══ FRAGMENTO EXTRAÍDO

Murió el tío Jorge, que era el tío del que hablan las canciones, el que usaba una boina para imaginar que andaba por ahí del brazo de una rusa treinta años más joven, por las calles del Barrio Latino de París. Hablaban todos de la última vez que lo vieron: bailando en la boda de alguien, con su sonrisa fácil, su altura de gendarme y su ropa que nunca estuvo de moda sin que le importara un comino.
Nos pusimos todos de pie y lo trajeron rodando, pequeño como se ven todos los muertos, y éramos las mismas decenas de personas, las mismas pero más viejas cada vez, tal vez más pequeños cada vez también. Lloraron los sobrinos de sangre, los hijos de otros padres, los amigos y los demás, por él o por quien fuera, que así como en las bodas el premio es comer, se vale llorar en los funerales por tus propios muertos, abrazar, ser abrazado y sentirlo mucho o guardar silencio, que a veces es lo mejor.

════
══ INFORMACIÓN PROPORCIONADA

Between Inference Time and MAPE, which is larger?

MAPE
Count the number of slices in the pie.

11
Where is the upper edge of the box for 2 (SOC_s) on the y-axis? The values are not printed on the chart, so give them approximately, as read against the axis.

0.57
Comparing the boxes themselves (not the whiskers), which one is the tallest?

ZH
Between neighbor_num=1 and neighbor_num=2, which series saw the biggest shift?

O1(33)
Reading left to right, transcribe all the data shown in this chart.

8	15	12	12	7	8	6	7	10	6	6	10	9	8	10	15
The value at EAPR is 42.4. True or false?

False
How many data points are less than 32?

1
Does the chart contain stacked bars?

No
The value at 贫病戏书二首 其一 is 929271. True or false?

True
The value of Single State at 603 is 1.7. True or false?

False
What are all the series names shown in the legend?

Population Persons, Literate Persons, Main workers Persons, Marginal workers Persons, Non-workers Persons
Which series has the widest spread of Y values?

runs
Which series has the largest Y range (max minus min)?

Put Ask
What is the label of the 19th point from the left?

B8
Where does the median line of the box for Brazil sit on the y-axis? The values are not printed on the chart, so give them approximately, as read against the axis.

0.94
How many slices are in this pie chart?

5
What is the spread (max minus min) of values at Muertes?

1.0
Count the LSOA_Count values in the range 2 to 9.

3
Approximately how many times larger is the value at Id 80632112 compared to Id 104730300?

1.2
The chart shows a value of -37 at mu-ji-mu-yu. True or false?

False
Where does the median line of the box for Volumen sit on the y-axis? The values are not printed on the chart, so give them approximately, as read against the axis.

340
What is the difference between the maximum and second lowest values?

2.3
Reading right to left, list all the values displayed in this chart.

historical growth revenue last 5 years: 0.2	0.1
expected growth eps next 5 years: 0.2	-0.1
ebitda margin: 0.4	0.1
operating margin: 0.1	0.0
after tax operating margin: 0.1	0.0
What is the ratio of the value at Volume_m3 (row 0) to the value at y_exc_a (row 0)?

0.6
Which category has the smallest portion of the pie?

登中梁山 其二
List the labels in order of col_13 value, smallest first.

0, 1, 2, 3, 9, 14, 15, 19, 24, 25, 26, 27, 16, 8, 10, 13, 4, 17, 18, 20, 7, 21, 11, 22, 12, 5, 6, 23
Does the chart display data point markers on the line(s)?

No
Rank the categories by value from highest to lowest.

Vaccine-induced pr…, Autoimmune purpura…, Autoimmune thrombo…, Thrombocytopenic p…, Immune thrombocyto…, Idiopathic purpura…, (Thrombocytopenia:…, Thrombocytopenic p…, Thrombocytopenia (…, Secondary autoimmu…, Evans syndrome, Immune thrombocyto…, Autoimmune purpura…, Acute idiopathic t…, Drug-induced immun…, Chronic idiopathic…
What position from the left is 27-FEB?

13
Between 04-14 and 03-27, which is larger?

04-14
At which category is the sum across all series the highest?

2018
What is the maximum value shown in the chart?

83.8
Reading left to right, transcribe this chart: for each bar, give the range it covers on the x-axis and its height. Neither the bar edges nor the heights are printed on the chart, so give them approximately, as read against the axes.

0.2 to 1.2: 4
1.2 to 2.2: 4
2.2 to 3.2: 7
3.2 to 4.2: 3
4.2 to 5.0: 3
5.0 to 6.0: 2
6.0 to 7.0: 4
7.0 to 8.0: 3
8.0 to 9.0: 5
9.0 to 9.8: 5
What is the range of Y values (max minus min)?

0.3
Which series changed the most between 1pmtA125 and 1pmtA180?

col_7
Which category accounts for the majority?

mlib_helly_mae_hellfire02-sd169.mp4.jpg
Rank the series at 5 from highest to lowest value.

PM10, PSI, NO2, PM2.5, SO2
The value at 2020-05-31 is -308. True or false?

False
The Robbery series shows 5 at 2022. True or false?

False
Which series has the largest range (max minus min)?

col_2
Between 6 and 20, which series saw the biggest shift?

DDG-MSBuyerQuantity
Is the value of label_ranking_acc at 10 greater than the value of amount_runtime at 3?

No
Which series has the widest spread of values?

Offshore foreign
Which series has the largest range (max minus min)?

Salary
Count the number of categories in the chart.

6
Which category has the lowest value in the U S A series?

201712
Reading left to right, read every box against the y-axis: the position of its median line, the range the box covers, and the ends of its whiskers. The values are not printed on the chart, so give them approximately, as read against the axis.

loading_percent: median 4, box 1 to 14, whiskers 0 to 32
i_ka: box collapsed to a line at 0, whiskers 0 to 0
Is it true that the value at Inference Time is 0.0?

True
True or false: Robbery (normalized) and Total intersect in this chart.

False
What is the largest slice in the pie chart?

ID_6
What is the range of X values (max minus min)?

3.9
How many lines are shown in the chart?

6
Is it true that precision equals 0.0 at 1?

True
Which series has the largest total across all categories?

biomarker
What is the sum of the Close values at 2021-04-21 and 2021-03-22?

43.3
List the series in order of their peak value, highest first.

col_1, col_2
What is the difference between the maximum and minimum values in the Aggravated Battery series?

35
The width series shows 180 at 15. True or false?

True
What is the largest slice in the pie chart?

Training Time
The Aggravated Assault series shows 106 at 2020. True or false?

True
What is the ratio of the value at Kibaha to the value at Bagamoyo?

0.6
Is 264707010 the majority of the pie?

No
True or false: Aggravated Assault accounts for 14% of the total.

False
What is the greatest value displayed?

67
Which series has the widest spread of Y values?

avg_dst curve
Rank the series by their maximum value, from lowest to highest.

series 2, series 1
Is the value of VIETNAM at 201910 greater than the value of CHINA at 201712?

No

════

### CONJUNTO DE TAREAS
A. En el relato sobre la muerte del tío Jorge, ¿qué estaba haciendo él la última vez que lo vieron?
B. Prosigue el relato sobre el funeral del tío Jorge a partir de su última oración.

### RESULTADOS POR TAREA
A. Estaba bailando en la boda de alguien.

B.
Un par de niños tocaron un par de violines, sonó un celular y volvió a sonar mientras el cantor hacía vibrar su voz como si llorara y el rabino sonreía beatíficamente como si la muerte no fuera a llegarle a él o como si él la entendiera mejor que nosotros. Quien quiso hablar habló y resulta que en la muerte todos somos buenos y eso, creo, está bien, que ya sin lentes oscuros ni condolencias flotando podrán, los que quieran, seguir hablando y en cualquier tono, pues cada quien escribiría un epitafio distinto para cada fantasma que lo habita pero las sábanas con que los bajamos a la tierra son siempre blancas.
Anduvimos, los que siendo polvo todavía andamos, por entre las tumbas hasta el hueco designado, y alrededor había lápidas con faltas de ortografía, lápidas con fotos impresas en la piedra y deslavadas, y rehiletes de colores moviéndose con el viento: el regalo que se le hace a los niños muertos. Lo vaciaron con cuidado y algunos se asomaban, los que en la vida suelen dar órdenes, quizá para verificar que fuera todo como debía ser, que quedara el tío donde debía quedar o quizá para ver la tierra a la que volveremos todos algún día si nos entierran en vez de echarnos a volar para que seamos ciudad, nata de río, algo que los que andan puedan respirar para sentirnos vivos también, si es que pulverizados sentimos algo, si es que el alma o el más allá o algo.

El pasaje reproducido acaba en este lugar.